:: DATASET ENTRIES ::

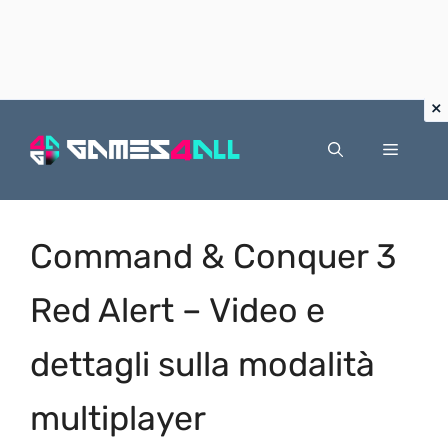
Vai
al
Menu
contenuto
Command & Conquer 3
Red Alert – Video e
dettagli sulla modalità
multiplayer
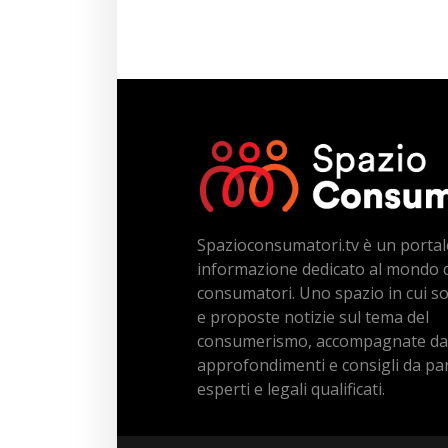
Spazioconsumatori.tv è un portal
informazione dedicato al mondo 
consumatori. Uno spazio in cui s
e proposte notizie sul tema del
consumerismo, accompagnate da
approfondimenti e consigli da par
esperti e legali qualificati.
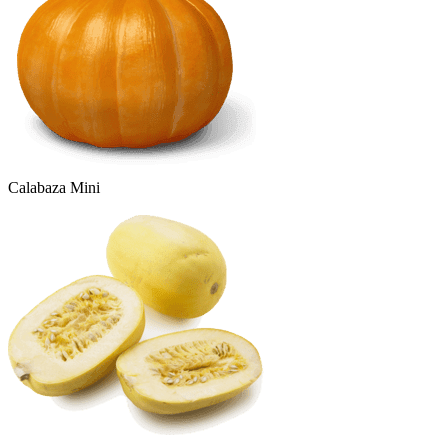
Calabaza Mini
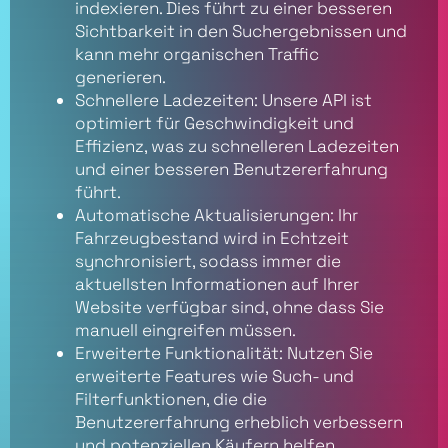
indexieren. Dies führt zu einer besseren
Sichtbarkeit in den Suchergebnissen und
kann mehr organischen Traffic
generieren.
Schnellere Ladezeiten: Unsere API ist
optimiert für Geschwindigkeit und
Effizienz, was zu schnelleren Ladezeiten
und einer besseren Benutzererfahrung
führt.
Automatische Aktualisierungen: Ihr
Fahrzeugbestand wird in Echtzeit
synchronisiert, sodass immer die
aktuellsten Informationen auf Ihrer
Website verfügbar sind, ohne dass Sie
manuell eingreifen müssen.
Erweiterte Funktionalität: Nutzen Sie
erweiterte Features wie Such- und
Filterfunktionen, die die
Benutzererfahrung erheblich verbessern
und potenziellen Käufern helfen,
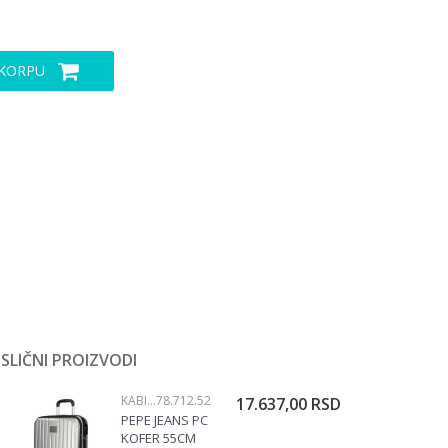
 KORPU
SLIČNI PROIZVODI
KABINSKI KOFERI
78.712.52
17.637,00
RSD
PEPE JEANS PC
KOFER 55CM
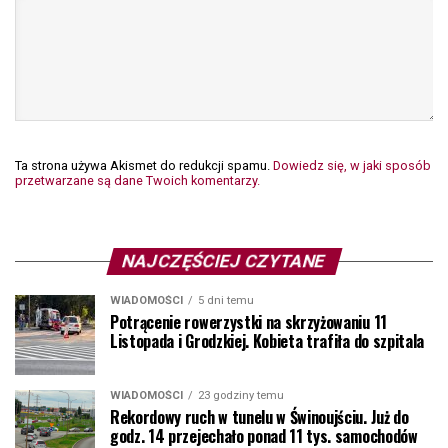
Ta strona używa Akismet do redukcji spamu.
Dowiedz się, w jaki sposób
przetwarzane są dane Twoich komentarzy.
NAJCZĘŚCIEJ CZYTANE
WIADOMOŚCI
5 dni temu
Potrącenie rowerzystki na skrzyżowaniu 11
Listopada i Grodzkiej. Kobieta trafiła do szpitala
WIADOMOŚCI
23 godziny temu
Rekordowy ruch w tunelu w Świnoujściu. Już do
godz. 14 przejechało ponad 11 tys. samochodów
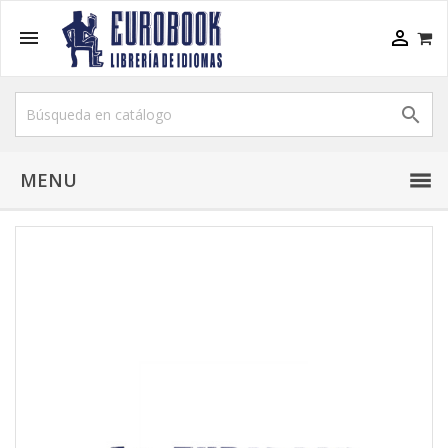



MENU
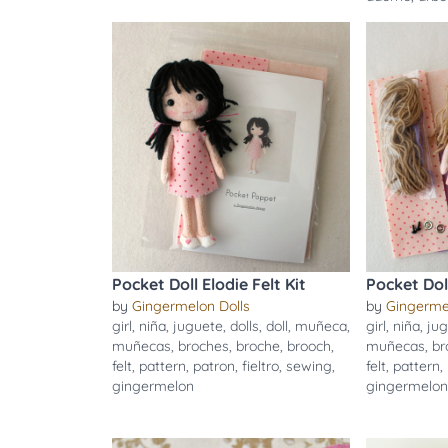
Pocket Doll Elodie Felt Kit
Pocket Doll
by
Gingermelon Dolls
by
Gingerme
girl
,
niña
,
juguete
,
dolls
,
doll
,
muñeca
,
girl
,
niña
,
ju
muñecas
,
broches
,
broche
,
brooch
,
muñecas
,
br
felt
,
pattern
,
patron
,
fieltro
,
sewing
,
felt
,
pattern
,
gingermelon
gingermelo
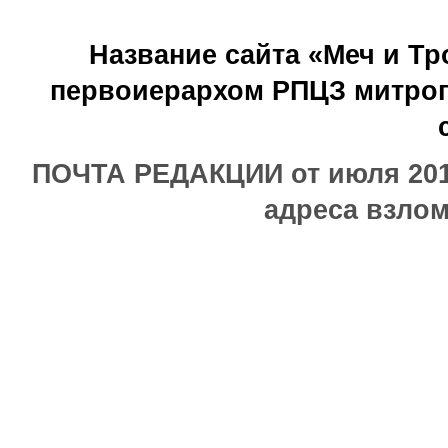
Название сайта «Меч и Т
первоиерархом РПЦЗ митроп
ПОЧТА РЕДАКЦИИ от июля 2017
адреса взлом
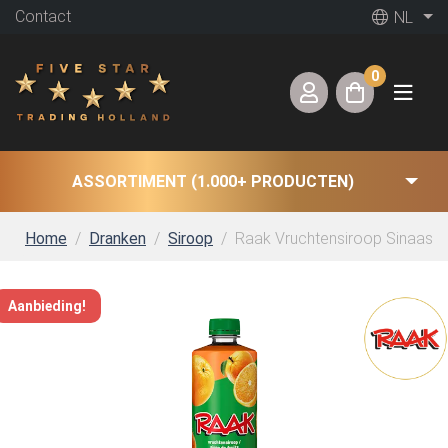
Contact
NL
0
ASSORTIMENT (1.000+ PRODUCTEN)
Home
Dranken
Siroop
Raak Vruchtensiroop Sinaasappe
Aanbieding!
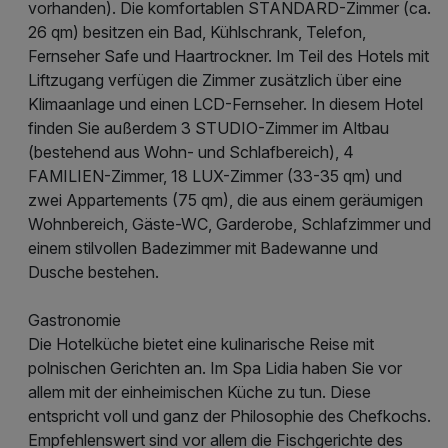
vorhanden). Die komfortablen STANDARD-Zimmer (ca.
26 qm) besitzen ein Bad, Kühlschrank, Telefon,
Fernseher Safe und Haartrockner. Im Teil des Hotels mit
Liftzugang verfügen die Zimmer zusätzlich über eine
Klimaanlage und einen LCD-Fernseher. In diesem Hotel
finden Sie außerdem 3 STUDIO-Zimmer im Altbau
(bestehend aus Wohn- und Schlafbereich), 4
FAMILIEN-Zimmer, 18 LUX-Zimmer (33-35 qm) und
zwei Appartements (75 qm), die aus einem geräumigen
Wohnbereich, Gäste-WC, Garderobe, Schlafzimmer und
einem stilvollen Badezimmer mit Badewanne und
Dusche bestehen.
Gastronomie
Die Hotelküche bietet eine kulinarische Reise mit
polnischen Gerichten an. Im Spa Lidia haben Sie vor
allem mit der einheimischen Küche zu tun. Diese
entspricht voll und ganz der Philosophie des Chefkochs.
Empfehlenswert sind vor allem die Fischgerichte des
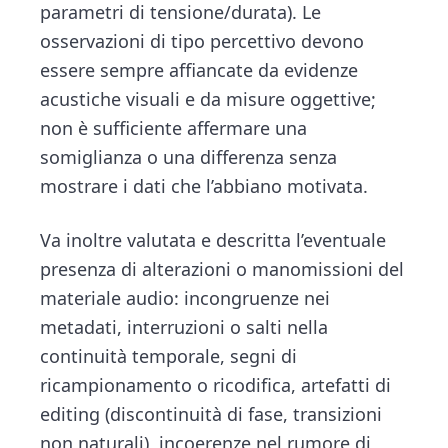
parametri di tensio­ne/durata). Le
osservazioni di tipo percettivo devono
essere sempre affiancate da evidenze
acustiche visuali e da misure oggettive;
non è sufficiente affermare una
somiglianza o una differenza senza
mostrare i dati che l’abbiano motivata.
Va inoltre valutata e descritta l’eventuale
presenza di alterazioni o manomissioni del
materiale audio: incongruenze nei
metadati, interruzioni o salti nella
continuità temporale, segni di
ricampionamento o ricodifica, artefatti di
editing (discontinuità di fase, transizioni
non naturali), incoerenze nel rumore di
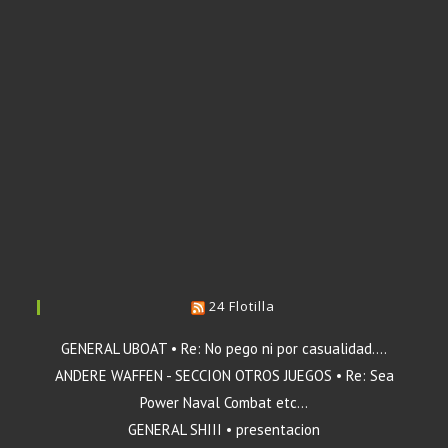
24 Flotilla
GENERAL UBOAT • Re: No pego ni por casualidad....
ANDERE WAFFEN - SECCION OTROS JUEGOS • Re: Sea
Power Naval Combat etc...
GENERAL SHIII • presentacion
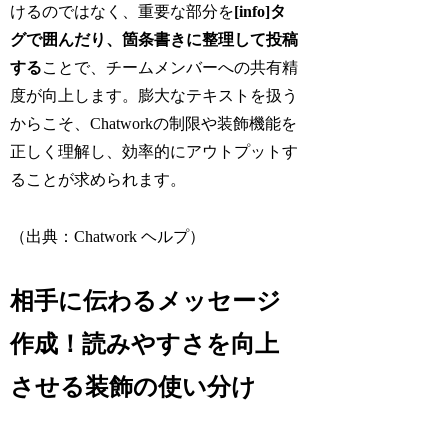
けるのではなく、重要な部分を
[info]タ
グで囲んだり、箇条書きに整理して投稿
する
ことで、チームメンバーへの共有精
度が向上します。膨大なテキストを扱う
からこそ、Chatworkの制限や装飾機能を
正しく理解し、効率的にアウトプットす
ることが求められます。
（出典：Chatwork ヘルプ）
相手に伝わるメッセージ
作成！読みやすさを向上
させる装飾の使い分け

:::

### [PROBLEM DESCRIPTION]
Could you reproduce the lines starting at the first line and ending at the line containing "multiplayer", with "Video" replaced by "Trailer", everything else unchanged, and the pictures left out?

### [RESPONSE TO THE EXERCISE]
Vai
al
Menu
contenuto
Command & Conquer 3
Red Alert – Trailer e
dettagli sulla modalità
multiplayer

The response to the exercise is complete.